= Seven Spears of Shizugatake =

Bodyguards for Toyotomi Hideyoshi

The Seven Spears of Shizugatake (賤ヶ岳の七本槍, Shizugatake no shichi-hon-yari) is a sobriquet given to 7 vassals of Toyotomi Hideyoshi famed for their participation at the Battle of Shizugatake in 1583. According to legend, at the decisive moment in the battle, Hideyoshi ordered them to leave their position and charge at the opposing army led by Shibata Katsuie. After Hideyoshi gained control of Japan, he recognized the Seven Spears for their meritorious service at Shizugatake and promoted many of them to influential vassal positions.

While the term "Seven Spears of Shizugatake" was not mentioned by name in the time of Hideyoshi, later generations count them as the following:

| Name | Fukushima Masanori | Hirano Nagayasu | Kasuya Takenori | Katagiri Katsumoto | Katō Kiyomasa | Katō Yoshiaki | Wakisaka Yasuharu |
|---|---|---|---|---|---|---|---|
| Portrait |  |  |  |  |  |  |  |
| Life date | 1561–1624 | 1559–1628 | 1562–1607 | 1556–1615 | 1562–1611 | 1563–1631 | 1554–1626 |

== Historiography ==
The name "Seven Spears of Shizugatake" is somewhat of a misnomer, as the term may not have appeared until the Edo-period Tenshōki record authored by Ōmura Yūko, in which not 7, but 9, of Hideyoshi's vassals were compensated for their service at Shizugatake.

In addition to the seven traditionally listed samurai, Ōmura's account also mentions:

- Sakurai Iekazu (d. 1596) - former house servant of Hideyoshi; later served Hideyoshi's half-brother Toyotomi Hidenaga and adopted son Hideyasu; was granted a 3,000-koku domain in Tanba Province for his service at Shizugatake
- Ishikawa Kazumitsu (d. 1583) - hereditary servant of the Toyotomi alongside his brother, Yoriaki; was killed in battle at Shizugatake, after which Hideyoshi praised his achievement and granted 1,000 koku to Yoriaki

The term of "Seven Spears" is elsewhere alleged to have first appeared in the Taikōki record compiled by Oze Hoan in 1625, 42 years after the Battle of Shizugatake.

Recent academic research has questioned the true achievements of these figures in Shizugatake. It is likely that their importance in the battle was greatly exaggerated by Hideyoshi, who did not yet have any vassals with established reputation or strong influence. According to other historical records, Katō Kiyomasa's rise to fame was largely owed to his accomplishments in the financial and civil administration of the Hashiba family; the anecdotes of his legendary military feats in Shizugatake were unconfirmed. Fukushima Masanori also claimed that he felt embarrassed to be compared with Wakizaka Yasuharu.

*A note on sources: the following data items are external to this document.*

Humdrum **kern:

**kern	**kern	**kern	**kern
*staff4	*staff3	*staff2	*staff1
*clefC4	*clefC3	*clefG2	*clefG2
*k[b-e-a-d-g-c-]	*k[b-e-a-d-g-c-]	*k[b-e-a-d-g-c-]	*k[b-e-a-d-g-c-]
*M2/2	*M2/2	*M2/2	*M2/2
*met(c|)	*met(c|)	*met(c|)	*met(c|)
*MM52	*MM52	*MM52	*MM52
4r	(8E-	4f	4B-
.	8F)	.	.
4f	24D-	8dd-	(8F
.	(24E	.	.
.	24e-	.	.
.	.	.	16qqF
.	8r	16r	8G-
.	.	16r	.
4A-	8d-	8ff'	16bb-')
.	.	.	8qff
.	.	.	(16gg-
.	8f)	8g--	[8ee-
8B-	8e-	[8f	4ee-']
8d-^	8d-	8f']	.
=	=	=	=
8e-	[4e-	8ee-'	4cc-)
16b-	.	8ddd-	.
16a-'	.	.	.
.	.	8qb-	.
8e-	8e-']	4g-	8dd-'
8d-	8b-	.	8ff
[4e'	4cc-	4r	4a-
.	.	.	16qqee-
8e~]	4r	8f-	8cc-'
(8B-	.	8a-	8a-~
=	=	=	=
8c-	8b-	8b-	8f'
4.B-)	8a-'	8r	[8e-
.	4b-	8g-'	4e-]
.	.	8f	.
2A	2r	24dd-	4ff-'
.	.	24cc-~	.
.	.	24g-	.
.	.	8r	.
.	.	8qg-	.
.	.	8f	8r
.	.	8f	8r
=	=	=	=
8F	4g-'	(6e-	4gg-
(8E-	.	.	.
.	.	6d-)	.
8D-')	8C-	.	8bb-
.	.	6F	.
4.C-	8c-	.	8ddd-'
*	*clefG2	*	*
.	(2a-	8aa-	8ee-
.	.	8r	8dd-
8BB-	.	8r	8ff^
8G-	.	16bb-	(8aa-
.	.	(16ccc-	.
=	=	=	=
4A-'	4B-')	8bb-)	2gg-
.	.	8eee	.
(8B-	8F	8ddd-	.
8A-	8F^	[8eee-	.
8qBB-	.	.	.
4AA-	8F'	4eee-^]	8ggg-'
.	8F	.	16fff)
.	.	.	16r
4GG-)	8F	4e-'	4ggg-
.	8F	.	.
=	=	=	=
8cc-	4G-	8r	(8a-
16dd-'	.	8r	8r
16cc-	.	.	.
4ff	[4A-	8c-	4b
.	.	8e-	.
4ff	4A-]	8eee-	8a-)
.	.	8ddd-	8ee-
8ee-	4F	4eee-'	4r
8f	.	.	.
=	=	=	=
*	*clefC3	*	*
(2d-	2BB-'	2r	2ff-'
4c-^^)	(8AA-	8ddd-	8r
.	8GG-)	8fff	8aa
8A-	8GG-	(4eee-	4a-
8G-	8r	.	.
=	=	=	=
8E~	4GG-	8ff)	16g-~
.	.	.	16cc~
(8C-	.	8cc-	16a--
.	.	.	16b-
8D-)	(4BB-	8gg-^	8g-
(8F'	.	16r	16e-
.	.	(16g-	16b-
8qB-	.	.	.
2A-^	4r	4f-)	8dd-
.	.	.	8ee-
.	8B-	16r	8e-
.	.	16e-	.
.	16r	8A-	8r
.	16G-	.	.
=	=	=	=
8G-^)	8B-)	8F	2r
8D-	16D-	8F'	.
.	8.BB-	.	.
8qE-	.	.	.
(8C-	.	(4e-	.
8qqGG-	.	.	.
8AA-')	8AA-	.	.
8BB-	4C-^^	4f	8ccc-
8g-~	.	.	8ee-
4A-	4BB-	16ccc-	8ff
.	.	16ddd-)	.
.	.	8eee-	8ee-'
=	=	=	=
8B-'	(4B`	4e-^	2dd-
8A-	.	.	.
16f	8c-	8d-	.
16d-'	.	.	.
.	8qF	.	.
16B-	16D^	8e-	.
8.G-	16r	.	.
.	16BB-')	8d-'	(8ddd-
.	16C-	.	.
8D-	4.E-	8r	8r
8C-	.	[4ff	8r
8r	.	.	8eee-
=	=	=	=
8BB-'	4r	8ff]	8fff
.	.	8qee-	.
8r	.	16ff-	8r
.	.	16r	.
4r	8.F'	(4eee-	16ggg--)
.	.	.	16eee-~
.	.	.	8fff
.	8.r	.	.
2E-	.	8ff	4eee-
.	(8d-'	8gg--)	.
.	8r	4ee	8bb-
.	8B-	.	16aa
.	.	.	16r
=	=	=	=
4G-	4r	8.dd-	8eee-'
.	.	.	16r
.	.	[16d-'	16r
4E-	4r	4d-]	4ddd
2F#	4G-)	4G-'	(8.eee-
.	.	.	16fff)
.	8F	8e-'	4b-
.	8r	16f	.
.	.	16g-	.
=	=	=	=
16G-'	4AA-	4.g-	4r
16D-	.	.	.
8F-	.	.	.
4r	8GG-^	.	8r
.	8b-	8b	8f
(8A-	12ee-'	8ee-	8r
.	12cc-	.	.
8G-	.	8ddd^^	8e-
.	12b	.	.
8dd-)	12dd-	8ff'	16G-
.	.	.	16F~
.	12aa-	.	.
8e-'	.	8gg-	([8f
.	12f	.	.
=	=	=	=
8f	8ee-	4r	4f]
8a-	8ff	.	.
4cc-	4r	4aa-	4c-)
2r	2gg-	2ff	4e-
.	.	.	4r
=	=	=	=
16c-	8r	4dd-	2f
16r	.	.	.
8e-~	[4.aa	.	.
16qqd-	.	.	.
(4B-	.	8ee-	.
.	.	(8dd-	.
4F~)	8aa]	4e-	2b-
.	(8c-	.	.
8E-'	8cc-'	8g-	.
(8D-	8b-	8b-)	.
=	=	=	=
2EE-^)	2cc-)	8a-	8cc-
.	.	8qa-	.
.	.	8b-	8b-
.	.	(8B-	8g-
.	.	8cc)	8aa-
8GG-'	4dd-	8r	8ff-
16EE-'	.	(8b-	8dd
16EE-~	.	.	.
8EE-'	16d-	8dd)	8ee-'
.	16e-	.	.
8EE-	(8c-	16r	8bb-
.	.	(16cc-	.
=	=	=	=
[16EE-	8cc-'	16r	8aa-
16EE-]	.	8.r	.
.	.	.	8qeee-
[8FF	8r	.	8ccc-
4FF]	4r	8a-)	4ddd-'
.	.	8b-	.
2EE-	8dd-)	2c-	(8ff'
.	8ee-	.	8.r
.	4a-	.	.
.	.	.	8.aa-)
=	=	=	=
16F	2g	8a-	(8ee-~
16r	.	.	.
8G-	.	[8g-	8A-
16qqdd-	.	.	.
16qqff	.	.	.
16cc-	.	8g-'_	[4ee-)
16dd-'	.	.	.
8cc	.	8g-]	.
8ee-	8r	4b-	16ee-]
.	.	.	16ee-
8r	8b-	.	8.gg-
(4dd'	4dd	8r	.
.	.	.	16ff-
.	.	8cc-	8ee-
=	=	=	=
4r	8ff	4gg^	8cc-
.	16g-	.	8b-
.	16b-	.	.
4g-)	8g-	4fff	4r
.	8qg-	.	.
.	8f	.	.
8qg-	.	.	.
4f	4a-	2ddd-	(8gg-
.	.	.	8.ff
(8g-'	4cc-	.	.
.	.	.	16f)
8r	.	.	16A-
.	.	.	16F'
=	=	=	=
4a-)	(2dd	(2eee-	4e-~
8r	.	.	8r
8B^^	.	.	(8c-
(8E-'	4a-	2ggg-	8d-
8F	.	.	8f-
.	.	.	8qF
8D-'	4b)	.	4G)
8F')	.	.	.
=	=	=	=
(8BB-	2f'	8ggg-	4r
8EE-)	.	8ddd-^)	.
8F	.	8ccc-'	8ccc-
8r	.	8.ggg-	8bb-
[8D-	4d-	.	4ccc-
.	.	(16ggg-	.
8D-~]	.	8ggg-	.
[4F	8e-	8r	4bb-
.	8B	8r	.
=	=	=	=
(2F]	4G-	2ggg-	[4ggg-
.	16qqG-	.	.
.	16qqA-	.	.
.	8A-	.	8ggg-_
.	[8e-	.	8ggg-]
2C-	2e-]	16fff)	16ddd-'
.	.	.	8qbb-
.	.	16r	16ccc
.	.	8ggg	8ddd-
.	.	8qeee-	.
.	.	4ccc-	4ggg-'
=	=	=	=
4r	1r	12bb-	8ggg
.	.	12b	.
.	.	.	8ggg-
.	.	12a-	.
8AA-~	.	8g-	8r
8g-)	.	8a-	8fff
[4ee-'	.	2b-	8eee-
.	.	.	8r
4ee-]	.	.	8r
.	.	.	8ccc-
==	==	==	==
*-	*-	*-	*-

At the Battle of Sekigahara and Siege of Osaka, six of the Seven Spears betrayed Toyotomi Hideyori, the son of Hideyoshi, and sided with Tokugawa Ieyasu. The sole Toyotomi loyalist of the Seven Spears was Kasuya Takenori, who fought at Sekigahara under Ishida Mitsunari; nevertheless, he was later pardoned by the victorious Ieyasu. After siding with Ieyasu at Sekigahara, Hirano Nagayasu attempted to switch sides again and join Toyotomi Hideyori in the Siege of Osaka, but was denied entry to Osaka Castle.